Als "Wiedergänger" im Literatur Hotel (konzipiert von Stefan Schmitzer) treffen am Dienstag, 10. Dezember 2024 um 19 Uhr, Raphaela Edelbauer und Lucas Cejpek im KULTUM aufeinander. Im Fokus stehen die aktuellen Werke der beiden, die in unterschiedlichen literarischen Genres angesiedelt sind. Während sich Edelbauers „Routinen des Vergessens“ (Cotta 2024) auf poetische Weise all dem zuwendet, was die Lesenden nicht zu Gesicht bekommen und damit einen Zwischenraum ausleuchtet, behandelt Cejpek in „Du siehst Gespenster und nichts in der Minibar“ (Sonderzahl 2024) in Form einer kulturwissenschaftlichen Recherche, die in eine fiktive Geschichte eingebettet ist. Stefan Schmitzer wird in das Werk der beiden einführen.
Im Namen von Barbara Rauchenberger und Stefan Schmitzer lade ich Sie/Dich herzlich zu diesem Literatur-Hotel-Abend ein!
Ein schönes zweites Adventwochenende,
Ihr
Johannes Rauchenberger
Raphaela Edelbauer, *1990, hat inzwischen zwei Poetiken und drei höchst erfolgreiche Romane geschrieben. Zuletzt war sie mit „Die Inkomensurablen“ 2023 auf der Longlist des deutschen Buchpreises.
Lucas Cejpek, *1956, arbeitet als Autor, Herausgeber und Regisseur, und ist besonders bekannt als Verfasser zahlreicher Hörspiele und Kunstradiostücke.
Das eine ist ein erzählender Text, der aber von Kunstrezeption und -theorie handelt; das andere, als Poetikvorlesung, ein Theorietext vom Erzählen.

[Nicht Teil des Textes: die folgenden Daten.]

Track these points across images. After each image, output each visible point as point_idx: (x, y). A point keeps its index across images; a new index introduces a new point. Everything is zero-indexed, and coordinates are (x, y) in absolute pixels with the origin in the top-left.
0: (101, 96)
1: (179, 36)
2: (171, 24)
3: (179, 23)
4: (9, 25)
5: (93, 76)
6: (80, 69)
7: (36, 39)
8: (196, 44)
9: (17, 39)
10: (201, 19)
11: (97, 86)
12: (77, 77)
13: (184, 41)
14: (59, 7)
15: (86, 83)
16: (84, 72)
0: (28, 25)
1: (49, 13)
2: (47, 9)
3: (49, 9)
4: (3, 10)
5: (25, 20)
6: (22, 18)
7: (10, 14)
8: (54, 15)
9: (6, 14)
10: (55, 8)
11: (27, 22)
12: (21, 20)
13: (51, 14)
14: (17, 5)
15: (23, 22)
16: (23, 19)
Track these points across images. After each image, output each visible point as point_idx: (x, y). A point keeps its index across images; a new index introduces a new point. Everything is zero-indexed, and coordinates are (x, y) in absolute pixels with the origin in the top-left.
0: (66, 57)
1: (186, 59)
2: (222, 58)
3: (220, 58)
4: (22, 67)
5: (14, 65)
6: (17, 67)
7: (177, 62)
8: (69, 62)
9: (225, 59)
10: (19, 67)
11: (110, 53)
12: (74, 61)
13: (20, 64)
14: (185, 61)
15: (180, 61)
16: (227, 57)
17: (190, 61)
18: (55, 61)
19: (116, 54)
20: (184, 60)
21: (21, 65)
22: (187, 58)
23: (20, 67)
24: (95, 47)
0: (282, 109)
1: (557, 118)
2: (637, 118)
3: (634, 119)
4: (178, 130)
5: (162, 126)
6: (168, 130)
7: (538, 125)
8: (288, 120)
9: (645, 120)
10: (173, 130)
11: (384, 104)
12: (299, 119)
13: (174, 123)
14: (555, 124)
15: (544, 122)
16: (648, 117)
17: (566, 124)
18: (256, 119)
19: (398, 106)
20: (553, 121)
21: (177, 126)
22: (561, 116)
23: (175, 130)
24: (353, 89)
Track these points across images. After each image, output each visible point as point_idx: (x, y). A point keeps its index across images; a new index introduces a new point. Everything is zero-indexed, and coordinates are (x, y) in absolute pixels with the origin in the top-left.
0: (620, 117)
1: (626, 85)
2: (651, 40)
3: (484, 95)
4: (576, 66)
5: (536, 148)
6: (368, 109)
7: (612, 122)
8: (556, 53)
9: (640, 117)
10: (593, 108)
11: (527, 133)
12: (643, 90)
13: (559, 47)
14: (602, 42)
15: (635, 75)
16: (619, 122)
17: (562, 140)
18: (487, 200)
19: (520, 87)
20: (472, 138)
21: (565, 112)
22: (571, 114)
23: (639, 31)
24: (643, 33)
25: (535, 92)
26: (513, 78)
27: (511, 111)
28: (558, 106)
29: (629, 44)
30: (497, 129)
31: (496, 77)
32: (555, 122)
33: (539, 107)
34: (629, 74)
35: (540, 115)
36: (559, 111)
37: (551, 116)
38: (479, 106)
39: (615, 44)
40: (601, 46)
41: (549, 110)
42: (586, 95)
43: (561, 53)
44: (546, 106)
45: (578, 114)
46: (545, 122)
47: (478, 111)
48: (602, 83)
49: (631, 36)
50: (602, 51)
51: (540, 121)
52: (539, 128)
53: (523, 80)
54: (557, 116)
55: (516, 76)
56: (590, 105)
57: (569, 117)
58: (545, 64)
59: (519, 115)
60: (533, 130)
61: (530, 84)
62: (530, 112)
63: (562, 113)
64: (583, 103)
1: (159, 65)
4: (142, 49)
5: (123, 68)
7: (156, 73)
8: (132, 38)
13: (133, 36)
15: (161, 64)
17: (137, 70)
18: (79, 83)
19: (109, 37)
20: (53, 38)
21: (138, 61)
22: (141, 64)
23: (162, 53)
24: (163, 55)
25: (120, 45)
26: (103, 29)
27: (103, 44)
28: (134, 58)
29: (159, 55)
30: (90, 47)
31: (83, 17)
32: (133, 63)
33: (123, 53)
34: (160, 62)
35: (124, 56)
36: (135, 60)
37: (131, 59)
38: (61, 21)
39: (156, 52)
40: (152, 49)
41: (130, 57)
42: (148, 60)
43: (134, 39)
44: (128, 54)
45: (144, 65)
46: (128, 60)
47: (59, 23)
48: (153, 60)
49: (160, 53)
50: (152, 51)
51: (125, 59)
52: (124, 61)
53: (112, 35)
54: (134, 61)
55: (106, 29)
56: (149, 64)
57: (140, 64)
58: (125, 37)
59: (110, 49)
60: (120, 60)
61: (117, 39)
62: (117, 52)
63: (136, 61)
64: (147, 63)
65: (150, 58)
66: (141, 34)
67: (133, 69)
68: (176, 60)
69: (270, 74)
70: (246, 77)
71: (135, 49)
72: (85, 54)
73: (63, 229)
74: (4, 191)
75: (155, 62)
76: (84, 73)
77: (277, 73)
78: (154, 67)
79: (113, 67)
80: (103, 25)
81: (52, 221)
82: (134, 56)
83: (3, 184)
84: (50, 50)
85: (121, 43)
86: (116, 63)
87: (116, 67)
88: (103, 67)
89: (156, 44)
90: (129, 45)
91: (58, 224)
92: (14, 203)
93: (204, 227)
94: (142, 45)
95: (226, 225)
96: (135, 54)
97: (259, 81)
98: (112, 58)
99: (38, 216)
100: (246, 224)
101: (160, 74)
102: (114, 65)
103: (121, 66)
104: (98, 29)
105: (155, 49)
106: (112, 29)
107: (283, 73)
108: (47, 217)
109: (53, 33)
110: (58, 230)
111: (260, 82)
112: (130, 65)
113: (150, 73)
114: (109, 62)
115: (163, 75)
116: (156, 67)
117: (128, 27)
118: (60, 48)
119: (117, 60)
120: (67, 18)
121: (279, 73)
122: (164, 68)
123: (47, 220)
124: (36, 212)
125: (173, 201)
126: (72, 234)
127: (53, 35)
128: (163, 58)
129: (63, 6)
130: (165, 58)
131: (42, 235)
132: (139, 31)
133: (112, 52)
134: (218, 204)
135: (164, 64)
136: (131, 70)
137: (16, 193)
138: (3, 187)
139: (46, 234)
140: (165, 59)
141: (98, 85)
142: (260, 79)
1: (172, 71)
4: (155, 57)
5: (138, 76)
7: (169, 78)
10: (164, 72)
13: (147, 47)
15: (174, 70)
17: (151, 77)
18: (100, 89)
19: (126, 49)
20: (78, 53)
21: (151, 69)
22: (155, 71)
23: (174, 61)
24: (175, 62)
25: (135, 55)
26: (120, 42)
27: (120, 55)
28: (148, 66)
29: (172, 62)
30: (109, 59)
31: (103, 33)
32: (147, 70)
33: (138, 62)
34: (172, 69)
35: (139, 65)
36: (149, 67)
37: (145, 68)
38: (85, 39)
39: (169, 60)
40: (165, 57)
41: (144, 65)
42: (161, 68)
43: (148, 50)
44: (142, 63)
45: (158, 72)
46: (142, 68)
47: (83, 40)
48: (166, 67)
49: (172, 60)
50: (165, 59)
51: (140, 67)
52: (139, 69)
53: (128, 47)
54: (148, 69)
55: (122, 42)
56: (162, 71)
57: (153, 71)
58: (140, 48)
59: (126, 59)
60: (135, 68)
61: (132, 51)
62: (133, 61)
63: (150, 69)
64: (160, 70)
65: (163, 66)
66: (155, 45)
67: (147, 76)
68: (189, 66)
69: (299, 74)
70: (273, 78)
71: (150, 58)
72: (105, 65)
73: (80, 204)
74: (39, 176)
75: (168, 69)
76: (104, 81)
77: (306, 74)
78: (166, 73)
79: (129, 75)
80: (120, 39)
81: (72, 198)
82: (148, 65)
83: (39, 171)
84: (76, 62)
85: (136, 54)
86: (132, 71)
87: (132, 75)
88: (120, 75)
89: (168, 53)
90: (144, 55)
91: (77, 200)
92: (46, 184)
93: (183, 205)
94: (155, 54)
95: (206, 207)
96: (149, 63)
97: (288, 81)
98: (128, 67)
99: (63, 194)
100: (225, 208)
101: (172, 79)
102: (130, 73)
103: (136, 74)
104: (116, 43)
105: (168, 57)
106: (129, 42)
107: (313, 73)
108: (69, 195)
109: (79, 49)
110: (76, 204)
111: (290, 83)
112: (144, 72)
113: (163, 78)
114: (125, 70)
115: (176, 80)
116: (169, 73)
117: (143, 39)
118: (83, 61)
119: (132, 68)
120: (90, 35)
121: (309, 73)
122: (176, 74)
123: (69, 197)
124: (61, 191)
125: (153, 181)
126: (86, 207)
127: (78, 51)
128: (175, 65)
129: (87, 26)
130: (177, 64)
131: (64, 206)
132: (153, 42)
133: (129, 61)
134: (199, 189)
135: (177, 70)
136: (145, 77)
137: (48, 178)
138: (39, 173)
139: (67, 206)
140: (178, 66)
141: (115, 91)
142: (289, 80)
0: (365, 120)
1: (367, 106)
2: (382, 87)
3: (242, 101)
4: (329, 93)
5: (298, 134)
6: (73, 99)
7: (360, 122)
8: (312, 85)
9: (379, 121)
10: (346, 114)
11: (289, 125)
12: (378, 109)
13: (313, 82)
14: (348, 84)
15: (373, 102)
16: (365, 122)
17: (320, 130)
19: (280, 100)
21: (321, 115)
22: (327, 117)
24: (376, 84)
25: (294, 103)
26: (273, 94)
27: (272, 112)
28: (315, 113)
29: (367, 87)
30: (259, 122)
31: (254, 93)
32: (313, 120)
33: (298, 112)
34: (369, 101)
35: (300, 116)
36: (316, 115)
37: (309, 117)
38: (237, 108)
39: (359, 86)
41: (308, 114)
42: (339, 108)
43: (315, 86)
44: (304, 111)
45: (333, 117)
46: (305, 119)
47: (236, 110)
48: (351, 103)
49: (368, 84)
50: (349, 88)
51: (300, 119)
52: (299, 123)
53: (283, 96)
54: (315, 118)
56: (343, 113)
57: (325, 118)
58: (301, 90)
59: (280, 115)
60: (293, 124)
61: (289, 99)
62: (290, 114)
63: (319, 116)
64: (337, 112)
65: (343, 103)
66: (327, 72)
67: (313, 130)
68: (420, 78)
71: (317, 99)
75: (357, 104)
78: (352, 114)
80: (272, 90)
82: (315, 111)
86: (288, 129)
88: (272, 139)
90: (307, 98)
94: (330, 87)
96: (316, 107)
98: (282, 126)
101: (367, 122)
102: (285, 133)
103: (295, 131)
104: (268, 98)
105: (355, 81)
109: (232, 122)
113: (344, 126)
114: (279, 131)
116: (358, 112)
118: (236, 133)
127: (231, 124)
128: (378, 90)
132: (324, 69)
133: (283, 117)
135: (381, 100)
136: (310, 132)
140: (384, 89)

Lucas Cejpeks „Du siehst Gespenster und nichts in der Minibar“ (Sonderzahl 2024) und Raphaela Edelbauers „Routinen des Vergessens“ (Cotta 2024) sind damit zwei Bücher, deren Inhalte fast genau gegenläufige Bewegungen darstellen. Das heißt, sie haben einen Überschneidungspunkt, und zwar: die Idee des Gespenstischen, des unvollkommen Vergessenen; den Gedanken an das, was just durch Verdrängung konserviert wird.
Lucas Cejpeks „Gespenster“-Buch inszeniert die Film-, Kunst-, Literaturgeschichte der letzten zwei Jahrhunderte als Summe von konkreten Flucht-, Vertreibungs- und Verdrängungsbewegungen, die oft aus Mittel- und Osteuropa nach Westeuropa und Amerika führen; Historien verwandelter literarischer Stoffe als kollektiv wahnhaft erinnerter Realgeschichte; Rechercheschnipsel, eingebettet in gerade genug fiktionale Rahmenerzählung, dass aus der ganzen inneren Suchbewegung eine Geistergeschichte wird. Ein Geist ruft den Icherzähler ganz zu Beginn in seiner leeren Wohnung beim Namen. Der Rest des Buchs ist lesbar als Versuch, die mysteriöse Stimme zu benennen.
Raphaela Edelbauers Poetik „Routinen des Vergessens“ geht – als Problemlösungsstrategie beim Schreiben wie als Rezeptionsmodus – auf die Wahrnehmungsverschiebung hin, die eintritt, wenn wir in den ästhetischen Setzungen innerhalb eines literarischen Werks Akte des Vergessens, der Subtraktion, der Löschung sehen. Es fragt sich dann, auf Leser*innen wie auf Autor*innenseite: was wird gelöscht? – Anmalen als Vergessen der weißen Wand, sagt Edelbauer; Licht als Vergessen der Dunkelheit; Wahrnehmen des Großen Ganzen eines Werks als Vergessen des je bestimmten Details. So ein Vergessen der guten Ordnung der Dinge in der Welt befreit nach der einen Richtung hin zum neuen Hinschauen – nach der anderen Seite fixiert es die Ordnung als gespenstischen Negativabzug.
(Wie) Kommentieren sich diese beiden Bücher? Sind sie zueinander wie Argument und Beispiel? Oder widersprechen sie sich?